Ich war mir nicht sicher, ob ich dieses Buch mögen würde. Der Klappentext klang vielversprechend. Aber die englischen Besprechungen des Buches waren zwiegespalten. Zu seltsam war die Ausganglage. Man mietet eine Wohnung  mit hunderdrölwzig Regeln, die fast alle die persönliche Grenze überschreiten. Wer tut so etwas?
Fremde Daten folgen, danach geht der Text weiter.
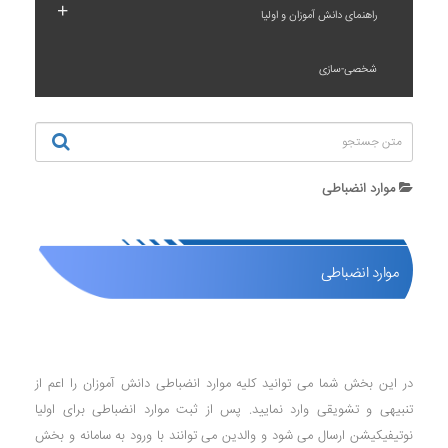
+
راهنمای دانش آموزان و اولیا
شخصی-سازی
موارد انضباطی
موارد انضباطی
در این بخش شما می توانید کلیه موارد انضباطی دانش آموزان را اعم از
تنبیهی و تشویقی وارد نمایید. پس از ثبت موارد انضباطی برای اولیا
نوتیفیکیشن ارسال می شود و والدین می توانند با ورود به سامانه و بخش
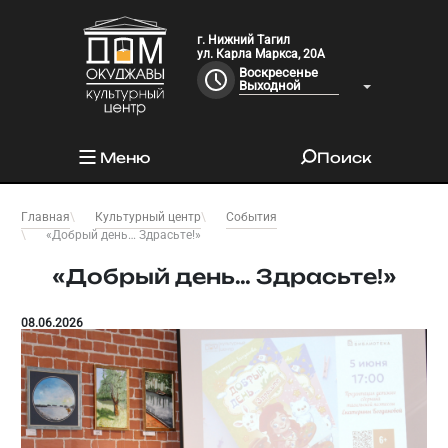
г. Нижний Тагил
ул. Карла Маркса, 20А
Воскресенье
Выходной
Меню
Поиск
Главная
Культурный центр
События
«Добрый день… Здрасьте!»
«Добрый день… Здрасьте!»
08.06.2026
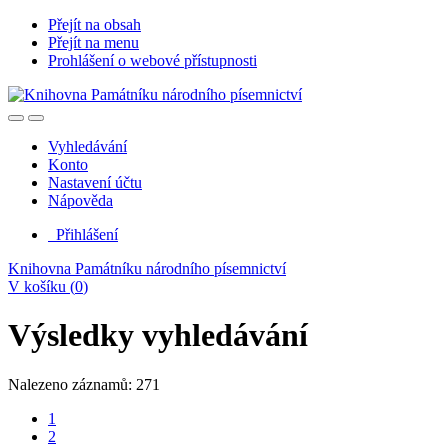
Přejít na obsah
Přejít na menu
Prohlášení o webové přístupnosti
Vyhledávání
Konto
Nastavení účtu
Nápověda
Přihlášení
Knihovna Památníku národního písemnictví
V košíku (
0
)
Výsledky vyhledávání
Nalezeno záznamů: 271
1
2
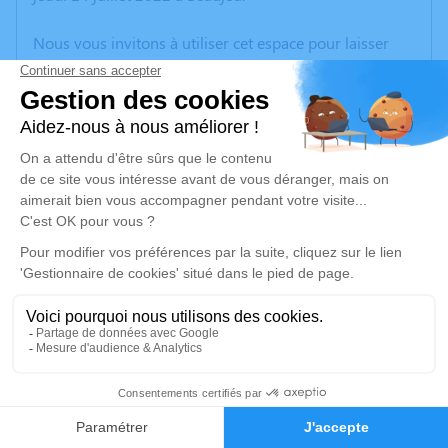
Nous vous invitons à utiliser cet espace pour laisser
vos condoléances, partager des photos souvenirs, une
anecdote ou exprimer vos pensées à travers des
poèmes ou des textes. Cet endroit est un lieu
d'expression dédié à honorer la mémoire d’Henri
GAUTHIER.
Un service de plantation d’arbre hommage est
disponible ici
.
Je rends hommage
Cérémonie religieuse
vendredi 22 juillet 2022 à 10h00
5
Église Saint Jean Apôtre de Régnié-Durette
Faire-part
Hommages
Place de l'Eglise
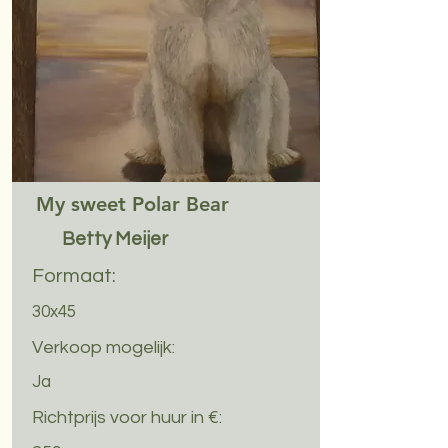
My sweet Polar Bear
Betty Meijer
Formaat:
30x45
Verkoop mogelijk:
Ja
Richtprijs voor huur in €:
Aber in der Tat gelingt es dem Autor, die Personen, die das tatsächlich tun, zu verstehen. Warum sie aus ihrer persönlichen Lebenssituation bereit sind, sich diesem Diktat zu unterwerfen.

 

Die Story wird aus 2 Blickwinkeln erzählt. Emma, damals. Jane, jetzt. Emma ist bereits tot, als Jane die Wohnung mietet. Wir erfahren über beide Frauen, wie und warum sie bereit waren, sich diesen Regeln für das Bewohnen dieses Hauses zu unterwerfen und dann tatsächlich in diese exklusive Residenz einziehen. Aus beiden Sichten wird abwechselnd erzählt.  Zunächst sieht das ganze recht absehbar aus. Beide Frauen machen ähnliche Erfahrungen mit dem Architekten des Hauses. Sie erleben ähnliche Situationen. Aber nach und nach entfernen sich ihre Erfahrungen. Das Buch entwickelt sich stetig in eine andere Richtung als man vielleicht erwartet. Die Erzählerinnen  sind doch sehr unterschiedlicher als man zuerst dachte. Ich war zunehmend fasziniert, obwohl über weite Teile nicht wirklich viel passiert. Es ist mehr das unterschwellige. Zuerst fesselt die Darstellung der beiden Frauen, wie sie bestimmte Sachen mit dem faszinierenden Architekten Edward erleben. Dann gehen die Beschreibungen langsam auseinander und nehmen eigene, ungeahnte Wege

 

Dieser Krimi/Thriller ist wirklich sehr speziell. Es ist einerseits sehr glattpoliert und schnörkellos. Zugleich aber  handelt er sehr spezifische Themen ab und man sollte nicht alles glauben, was die beiden Frauenfiguren erzählen. Ich habe, glaube ich, noch nie ein derart konstruiertes Buch gelesen. Alleine deshalb hebt sich dieses Buch vom Mainstream ab. Hier darf man nichts glauben. Zugleich muss man die unglaubliche Ausganglage akzeptieren. Wenn man das so annimmt wird man mit einem ungewöhnlich gestrickten Thriller belohnt. Mich hat dieses Buch sehr beschäftigt. Wenn ich die Zeit gehabt hätte, hätte ich es in einem Rutsch durchgelesen. Es flutscht nur  so dahin. Die Themen, die es behandelt, sind durchaus tiefsinnig. Ich bewundere auch die Kunstfertigkeit des Autors. Ihm gelingt es auf einer Seite in wenigen, präzisen Worten, die Gefühle einer Mutter über eine Totgeburt zu beschreiben, die mir die Tränen in die Augen trieben. Im Weiteren schreibt er dann einen ungewöhnlichen, komplexen und doch aalglatten Krimi. Dieses Buch ist ein faszinierender Zwitter. Eiskalt, schnörkellos, auf den Punkt gebracht und doch irgendwie trivial. Mir hat es extrem gut gefallen. Das mag nicht für jeden funktionieren. Ich fand es hervorragend.